What the task asks =
In the listing below, transcribe the line that contains "польза облепихового масла" and all lines following it, ending with the last line. Add nothing.

□ □ □ □ □ □ □

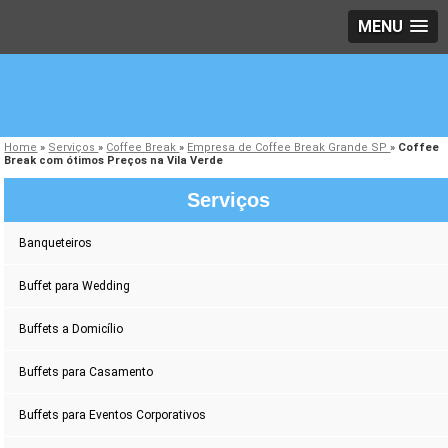
MENU
Home
»
Serviços
»
Coffee Break
»
Empresa de Coffee Break Grande SP
»
Coffee
Break com ótimos Preços na Vila Verde
Serviços
Banqueteiros
Buffet para Wedding
Buffets a Domicílio
Buffets para Casamento
Buffets para Eventos Corporativos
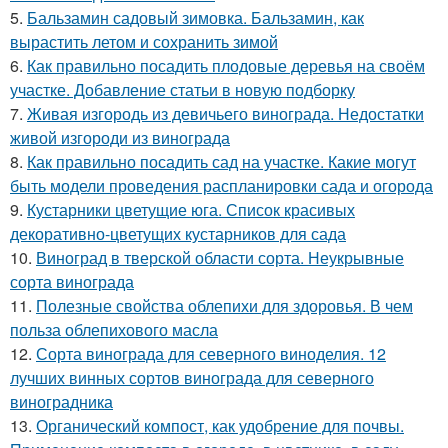
5.
Бальзамин садовый зимовка. Бальзамин, как
вырастить летом и сохранить зимой
6.
Как правильно посадить плодовые деревья на своём
участке. Добавление статьи в новую подборку
7.
Живая изгородь из девичьего винограда. Недостатки
живой изгороди из винограда
8.
Как правильно посадить сад на участке. Какие могут
быть модели проведения распланировки сада и огорода
9.
Кустарники цветущие юга. Список красивых
декоративно-цветущих кустарников для сада
10.
Виноград в тверской области сорта. Неукрывные
сорта винограда
11.
Полезные свойства облепихи для здоровья. В чем
польза облепихового масла
12.
Сорта винограда для северного виноделия. 12
лучших винных сортов винограда для северного
виноградника
13.
Органический компост, как удобрение для почвы.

□ □ □ □ □ □ □

Expected answer =
польза облепихового масла
12.
Сорта винограда для северного виноделия. 12
лучших винных сортов винограда для северного
виноградника
13.
Органический компост, как удобрение для почвы.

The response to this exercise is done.